UC Riverside

Mobile genetic elements (MGEs) are important drivers of bacterial evolution, facilitating the exchange of fitness determinant genes such as antibiotic resistance and virulence factors. Although various computational methods exist for identifying potential MGEs, confirming their ability to transfer requires additional experimental approaches. Here, we introduce the transposon (Tn) mutagenesis mobilization method (TMMM) as a means to confirm mobilization without the need for targeted mutations. Using this method, we identified two MGEs, one being a novel CTn labeled PvCTn, present in Phocaeicola vulgatus. Through Tn mutagenesis and subsequent gene deletion, we discovered that a helix-turn-helix motif gene, BVU3433, negatively regulated the conjugation efficiency of PvCTn in vitro. Furthermore, our transcriptomics data revealed that BVU3433 plays a crucial role in the repression concouof PvCTn genes, including genes involved in forming complete conjugation machinery (Type IV Secretion System (T4SS)). Finally, analysis of individual strain genomes and community metagenomes identified the widespread prevalence of PvCTn-like elements with putative BVU3433 homologs among human gut-associated bacteria. Tn mutagenesis detection of MGEs enables in vitro observation of transfer events. Further this method has potential for in vivo identification of additional functional MGEs and characterization of the fitness determinants they encode. For example, there is an increasing threat of antibiotic resistance in clinically relevant bacteria, often exacerbated by MGEs.

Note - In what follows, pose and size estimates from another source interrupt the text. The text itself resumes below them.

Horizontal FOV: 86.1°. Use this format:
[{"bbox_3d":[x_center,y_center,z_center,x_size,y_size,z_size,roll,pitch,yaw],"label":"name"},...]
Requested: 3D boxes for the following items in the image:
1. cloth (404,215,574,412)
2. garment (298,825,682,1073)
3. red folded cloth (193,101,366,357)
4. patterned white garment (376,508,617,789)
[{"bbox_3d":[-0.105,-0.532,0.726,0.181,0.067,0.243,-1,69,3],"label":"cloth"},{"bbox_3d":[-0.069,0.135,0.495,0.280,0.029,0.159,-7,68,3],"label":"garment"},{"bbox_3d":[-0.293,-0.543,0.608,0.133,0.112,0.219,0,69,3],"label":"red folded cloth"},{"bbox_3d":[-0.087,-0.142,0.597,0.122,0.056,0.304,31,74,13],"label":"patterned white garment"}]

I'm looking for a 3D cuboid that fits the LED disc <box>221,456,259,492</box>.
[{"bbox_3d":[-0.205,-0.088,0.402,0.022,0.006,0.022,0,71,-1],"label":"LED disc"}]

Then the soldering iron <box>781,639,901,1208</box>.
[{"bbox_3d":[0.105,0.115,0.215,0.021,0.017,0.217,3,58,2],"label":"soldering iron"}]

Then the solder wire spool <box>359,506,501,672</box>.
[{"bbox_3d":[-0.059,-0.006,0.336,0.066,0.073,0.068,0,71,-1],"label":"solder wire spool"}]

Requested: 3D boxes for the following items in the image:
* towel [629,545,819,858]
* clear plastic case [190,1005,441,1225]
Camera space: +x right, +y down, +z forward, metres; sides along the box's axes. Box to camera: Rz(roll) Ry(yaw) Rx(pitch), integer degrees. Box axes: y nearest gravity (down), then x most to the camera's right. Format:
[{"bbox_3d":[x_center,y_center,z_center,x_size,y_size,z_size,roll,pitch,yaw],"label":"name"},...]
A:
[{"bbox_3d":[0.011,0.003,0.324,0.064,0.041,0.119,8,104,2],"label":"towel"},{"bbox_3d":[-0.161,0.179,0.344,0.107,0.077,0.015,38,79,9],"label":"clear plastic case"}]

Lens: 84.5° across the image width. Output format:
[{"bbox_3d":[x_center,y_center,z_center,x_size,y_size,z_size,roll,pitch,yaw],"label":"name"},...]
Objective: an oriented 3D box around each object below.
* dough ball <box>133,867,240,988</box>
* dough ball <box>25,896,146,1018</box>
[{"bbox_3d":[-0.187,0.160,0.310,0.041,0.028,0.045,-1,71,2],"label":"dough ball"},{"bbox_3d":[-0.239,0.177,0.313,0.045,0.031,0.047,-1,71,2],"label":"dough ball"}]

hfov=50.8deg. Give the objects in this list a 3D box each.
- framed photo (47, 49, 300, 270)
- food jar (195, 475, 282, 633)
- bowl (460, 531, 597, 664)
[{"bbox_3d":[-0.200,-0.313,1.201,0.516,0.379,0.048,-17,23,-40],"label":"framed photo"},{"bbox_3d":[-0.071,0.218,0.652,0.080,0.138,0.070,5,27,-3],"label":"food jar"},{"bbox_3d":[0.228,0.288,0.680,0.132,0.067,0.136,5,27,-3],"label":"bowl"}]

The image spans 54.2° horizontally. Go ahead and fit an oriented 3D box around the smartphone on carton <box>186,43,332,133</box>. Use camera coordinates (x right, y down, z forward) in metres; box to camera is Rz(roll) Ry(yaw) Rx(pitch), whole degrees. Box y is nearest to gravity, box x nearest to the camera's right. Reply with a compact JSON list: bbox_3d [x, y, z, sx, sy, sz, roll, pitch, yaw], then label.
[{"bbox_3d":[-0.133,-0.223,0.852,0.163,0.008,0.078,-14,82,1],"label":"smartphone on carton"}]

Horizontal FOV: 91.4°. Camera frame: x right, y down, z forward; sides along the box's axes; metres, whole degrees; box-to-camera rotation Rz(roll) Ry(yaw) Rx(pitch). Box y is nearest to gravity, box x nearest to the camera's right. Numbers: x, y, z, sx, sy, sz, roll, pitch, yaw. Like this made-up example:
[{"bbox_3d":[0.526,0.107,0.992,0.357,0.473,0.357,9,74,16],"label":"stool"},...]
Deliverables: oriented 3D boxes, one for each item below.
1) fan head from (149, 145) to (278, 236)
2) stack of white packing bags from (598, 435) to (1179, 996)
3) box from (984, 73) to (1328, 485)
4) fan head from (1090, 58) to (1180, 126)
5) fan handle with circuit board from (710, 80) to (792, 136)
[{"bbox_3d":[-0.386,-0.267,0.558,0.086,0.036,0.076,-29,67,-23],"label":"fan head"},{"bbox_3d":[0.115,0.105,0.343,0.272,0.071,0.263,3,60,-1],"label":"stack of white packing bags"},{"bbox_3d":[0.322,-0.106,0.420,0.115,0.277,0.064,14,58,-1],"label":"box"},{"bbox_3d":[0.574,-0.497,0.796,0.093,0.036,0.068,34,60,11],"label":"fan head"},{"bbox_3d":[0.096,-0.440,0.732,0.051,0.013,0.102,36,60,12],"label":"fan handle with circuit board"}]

We specifically investigated CTnDOT, a key contributor to tetracycline resistance in 80% of clinical and community isolates of Bacteroides. In this study, we observed the in vitro mobilization of a novel CTnDOT-like element (PmDOT), from Parabacteroides merdae into Bacteroides thetaiotaomicron. Subsequent genome screens revealed the presence of intact CTnDOT- like elements in ~50% of the 134 human-gut associated Bacteroidota genomes examined. Moreover, through the analysis of human fecal metagenomes, we determined the widespread prevalence of CTnDOT-like elements across diverse global human populations. Our findings confirm CTnDOT-like elements are a diverse and significant group of MGEs within the human gut microbiome.